Hi all,
So I have been trying to crawl the following link,
"https://intuitmarket.intuit.com/fsg/home.aspx?page_id=152&brand=3", using
Nutch 1.7.
Somehow got it to work after switching to Unix. It crawl http links perfectly.
So, after reading around, I found that, in order to crawl https links, we need
to add the following to nutch-site.xml.
"<property>
<name>plugin.includes</name>
<value>protocol-httpclient|urlfilter-regex|parse-(html|tika)|index-(basic|anchor)|indexer-solr|scoring-opic|urlnormalizer-(pass|regex|basic)</value>
<description>Regular expression naming plugin directory names to
include. Any plugin not matching this expression is excluded.

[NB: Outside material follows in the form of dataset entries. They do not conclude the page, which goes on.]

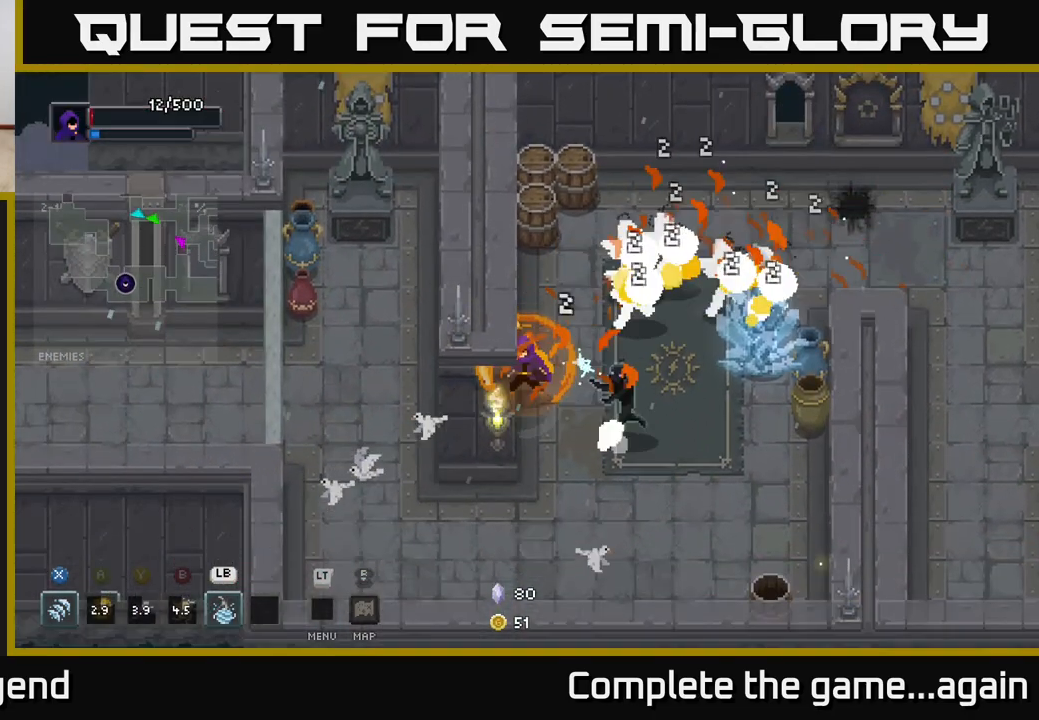
{"buttons": [], "left_stick": "down-left", "right_stick": "center", "events": [[217, "A", "down"], [333, "A", "up"]]}
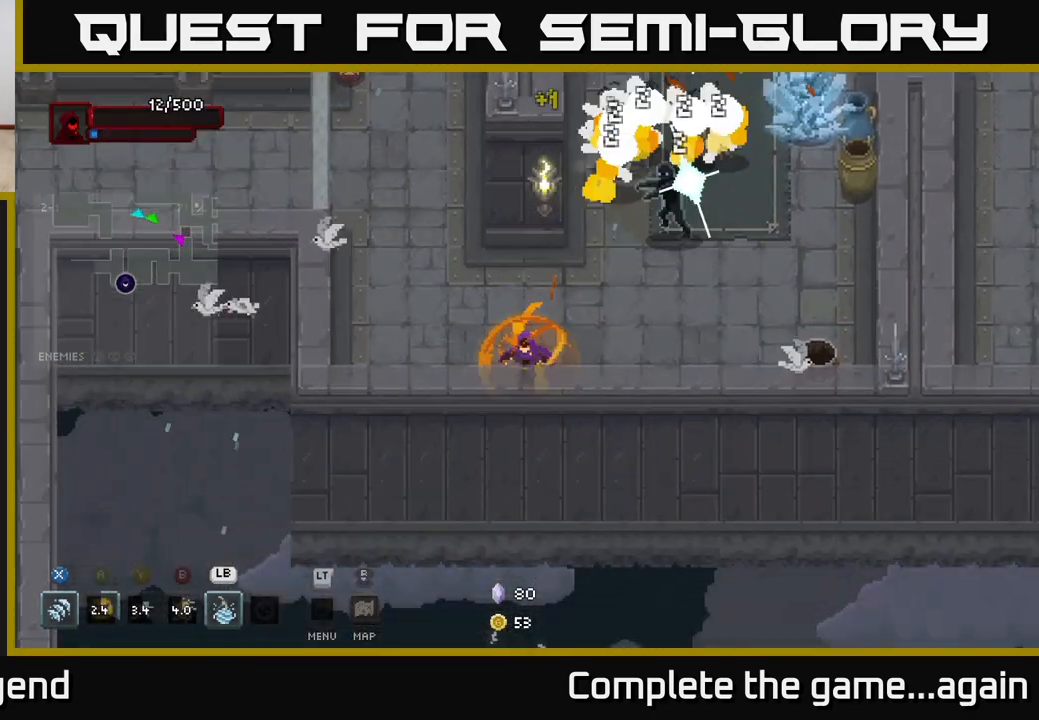
{"buttons": ["X"], "left_stick": "up-right", "right_stick": "center", "events": [[67, "left_stick", "up-right"], [150, "X", "down"]]}
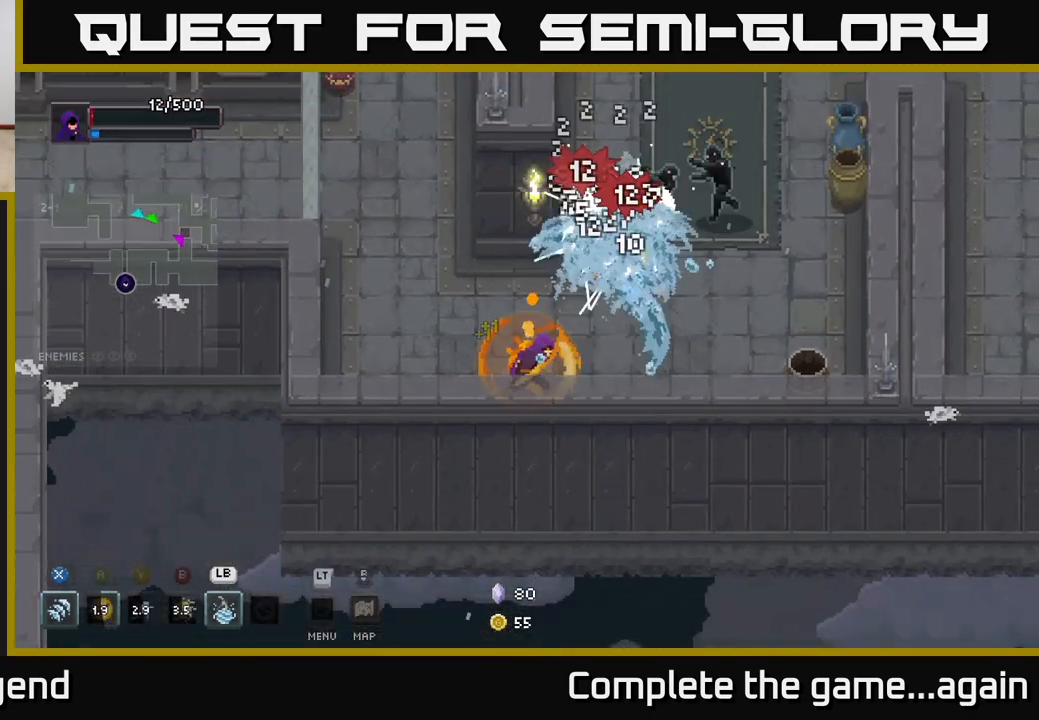
{"buttons": ["X"], "left_stick": "up-right", "right_stick": "center", "events": [[17, "X", "up"], [167, "X", "down"]]}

In any case you need at least include the nutch-extensionpoints plugin. By
default Nutch includes crawling just HTML and plain text via HTTP,
and basic indexing and search plugins. In order to use HTTPS please enable
protocol-httpclient, but be aware of possible intermittent problems with the
underlying commons-httpclient library.
</description>
</property>"
I also changed the following in the nutch-default.xml, giving some arbitrary
value to each property,
"<property>
<name>http.agent.name</name>
<value>Blah</value>
<description>HTTP 'User-Agent' request header. MUST NOT be empty -
please set this to a single word uniquely related to your organization.
NOTE: You should also check other related properties:
http.robots.agents
http.agent.description
http.agent.url
http.agent.email
http.agent.version
and set their values appropriately.
</description>
</property>
<property>
<name>http.robots.agents</name>
<value>Blah</value>
<description>The agent strings we'll look for in robots.txt files,
comma-separated, in decreasing order of precedence. You should
put the value of http.agent.name as the first agent name, and keep the
default * at the end of the list. E.g.: BlurflDev,Blurfl,*
</description>
</property>"
After that I proceeded to crawling with the following command, bin/nutch crawl
urls -dir crawl -threads 10 -depth 3 -topN 10
The logs are present at the following link,
http://pastebin.com/e7JEcEjV
My stats show that only one link was crawled, whose min, max scores are all 1
When I read the segment that was crawled, I got the following,
http://pastebin.com/D83D5BeX
I have checked the robots.txt file as well of the website. My friend is doing
the same thing, but using nutch 1.2 on windows, with the exact same changes as
mine and it's working.
Hoping a really quick reply as this is urgent.
Regards,
Vincent Anup Kuri